The Marvelous Boxes of Joseph Cornell

Joseph Cornell (December 24, 1903 – December 29, 1972) was an American artist and sculptor, one of the pioneers and most celebrated exponents of assemblage. Influenced by the Surrealists, he was also an avant-garde experimental filmmaker.

Cornell's most characteristic art works were boxed assemblages created from found objects. These are simple boxes, usually glass-fronted, in which he arranged surprising collections of photographs or Victorian bric-à-brac, in a way that combines the formal austerity of Constructivism with the lively fantasy of Surrealism. Many of his boxes, such as the famous Medici Slot Machine boxes, are interactive and are meant to be handled.
Like Kurt Schwitters, Cornell could create poetry from the commonplace. Unlike Schwitters, however, he was fascinated not by refuse, garbage, and the discarded, but by fragments of once beautiful and precious objects he found on his frequent trips to the bookshops and thrift stores of New York.[8] His boxes relied on the Surrealist technique of irrational juxtaposition, and on the evocation of nostalgia, for their appeal. Cornell never regarded himself as a Surrealist; although he admired the work and technique of Surrealists like Max Ernst and René Magritte, he disavowed the Surrealists' "black magic," claiming that he only wished to make white magic with his art. Cornell's fame as the leading American "Surrealist" allowed him to befriend several members of the Surrealist movement when they settled in the USA during the Second World War. Later he was claimed as a herald of pop art and installation art.

Cornell often made boxed assemblages in series that reflected his various interests: the Soap Bubble Sets, the Medici Slot Machine series, the Pink Palace series, the Hotel series, the Observatory series, and the Space Object Boxes, among others. Also captivated with birds, Cornell created an Aviary series of boxes, in which colorful images of various birds were mounted on wood, cut out, & set against harsh white backgrounds.
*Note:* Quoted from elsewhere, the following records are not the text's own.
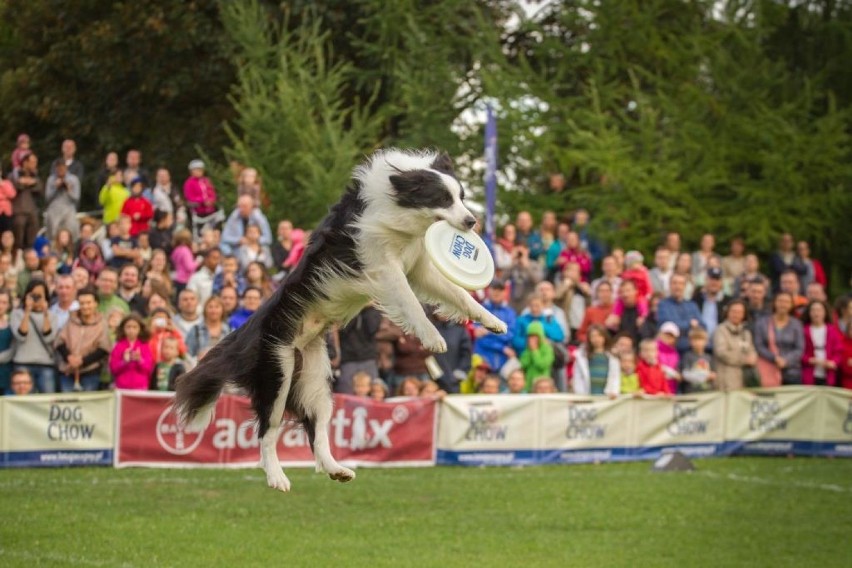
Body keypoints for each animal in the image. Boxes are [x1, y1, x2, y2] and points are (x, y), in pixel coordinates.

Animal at [173, 149, 506, 490]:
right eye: (442, 198)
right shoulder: (381, 267)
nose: (472, 221)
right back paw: (277, 477)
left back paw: (336, 469)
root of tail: (246, 331)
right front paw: (433, 338)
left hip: (316, 375)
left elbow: (458, 294)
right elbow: (411, 302)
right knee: (268, 429)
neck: (396, 203)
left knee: (316, 426)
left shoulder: (419, 266)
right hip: (277, 368)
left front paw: (492, 322)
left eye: (461, 196)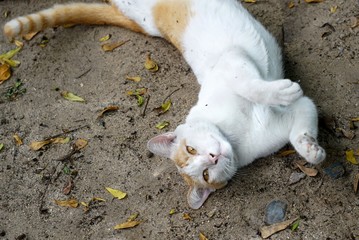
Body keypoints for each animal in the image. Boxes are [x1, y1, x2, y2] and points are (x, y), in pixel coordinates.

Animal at [4, 0, 328, 209]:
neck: (236, 134)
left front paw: (282, 92)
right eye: (204, 175)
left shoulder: (233, 62)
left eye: (190, 149)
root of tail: (139, 22)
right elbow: (301, 127)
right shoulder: (293, 114)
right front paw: (311, 150)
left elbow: (251, 85)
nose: (212, 157)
In addition to creating boxes and flat collages and making short art films, Cornell also kept a filing system of over 160 visual-documentary "dossiers" on themes that interested him; the dossiers served as repositories from which Cornell drew material and inspiration for boxes like his "penny arcade" portrait of Lauren Bacall. He had no formal training in art, although he was extremely well read and was conversant with the New York art scene from the 1940s through to the 1960s.
Cornell was heavily influenced by the American Transcendentalists, Hollywood starlets (to whom he sent boxes he had dedicated to them), the French Symbolists such as Stéphane Mallarmé and Gérard de Nerval, and great dancers of the 19th century ballet such as Marie Taglioni and Fanny Cerrito.
Christian Science belief and practice informed Cornell's art deeply, as art historian Sandra Leonard Starr has shown.